L'expansion transatlantique de la famille Twersky, dont participe la branche de Makarov, s'inscrit dans les grandes vagues migratoires juives. Certains Twersky vinrent aux États-Unis lors des premières vagues d'immigration en provenance d'Europe orientale ; les Twersky furent parmi les premiers rebbes hassidiques en Amérique. Cette précocité distingue la famille : elle ne fut pas seulement transplantée par les catastrophes du XXᵉ siècle, mais s'établit aussi sur le sol nord-américain dès les débuts de l'immigration de masse.
La mémoire familiale et la recherche historique se rejoignent aujourd'hui dans des entreprises de documentation systématique de cette lignée tricentenaire, ce qui justifie ici le registre d'une intersection entre tradition transmise et établissement archivistique.
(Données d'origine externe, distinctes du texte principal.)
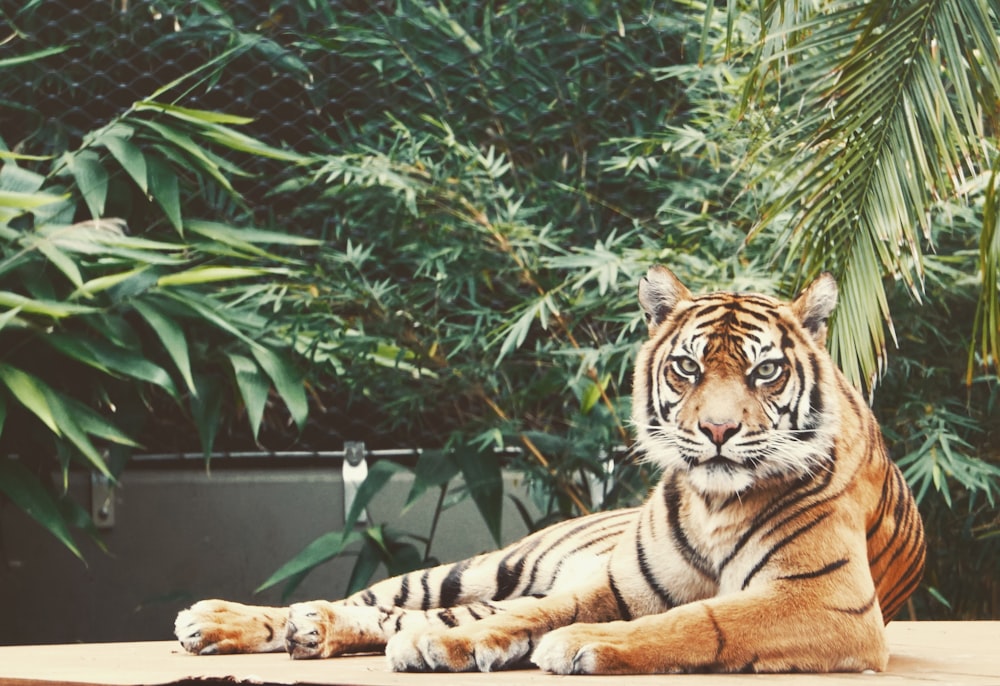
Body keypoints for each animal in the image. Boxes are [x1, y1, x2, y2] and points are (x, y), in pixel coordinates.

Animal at [174, 266, 928, 676]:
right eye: (687, 368)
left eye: (765, 372)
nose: (716, 431)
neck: (716, 503)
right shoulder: (615, 583)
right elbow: (536, 610)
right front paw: (457, 643)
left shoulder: (824, 602)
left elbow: (700, 620)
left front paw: (578, 644)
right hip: (481, 566)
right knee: (392, 598)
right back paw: (223, 620)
Menachem Nachum n'eut que deux fils, dont un seul, Mordekhai, établit une dynastie rabbinique ; Mordekhai Twersky eut huit fils et, après sa mort, ils servirent tous comme rabbins à travers l'Ukraine, certains Twersky venant aux États-Unis lors des premières vagues d'immigration.
Quant à la Terre d'Israël, l'empreinte de Makarov y subsiste de manière concrète et liturgique. À ce jour, la Mekarev Shul est utilisée dans la vieille ville de Safed pour les prières du Shabbat par la Yeshiva Shalom Rav. La persistance d'une synagogue portant le nom de Makarov à Safed témoigne de la continuité d'une identité dynastique transplantée, où le nom d'une petite ville d'Ukraine survit comme repère spirituel au cœur de la Galilée.
La continuité de la lignée jusqu'à l'époque contemporaine est elle aussi attestée. Dov Ber Tversky, en fonction depuis 2002, est le fils de Reb Yaakov Yitzchok Tversky, et l'auteur du sefer renommé Dover Tzedakos al Hatorah. Ainsi la maison de Makarov demeure une cour vivante, productrice de littérature rabbinique, près de deux siècles après sa fondation.
L'histoire de la lignée Twersky de Makarov se laisse lire comme une miniature de l'histoire du hassidisme tout entier. Née de la souche bechtienne par Menachem Nahum de Tchernobyl, canalisée par l'héritier unique Mordekhai, puis démultipliée par les huit fils de ce dernier, elle illustre le passage du foyer spirituel originel à une géographie de cours réparties sur l'Ukraine centrale. La branche de Makarov, fondée vers 1837 par un fils soucieux de retrouver les traditions de son aïeul, conjugue ainsi fidélité aux sources et autonomie institutionnelle.
Son destin ultérieur — de Berditchev et Kiev jusqu'à Winnipeg, puis l'essaimage aux États-Unis et la persistance d'une synagogue à Safed — récapitule l'épreuve migratoire du judaïsme d'Europe orientale. Entre l'étymologie russe du nom Twersky et son rattachement traditionnel à Tibériade, entre l'édit tsariste de 1804 et la mémoire des maîtres du Baal Shem Tov, la lignée de Makarov demeure un lieu où l'archive et la tradition ne cessent de se répondre. Sa vitalité contemporaine, attestée par une succession et une production rabbiniques toujours actives, confirme qu'elle appartient pleinement au présent vivant du monde juif et de ses diasporas.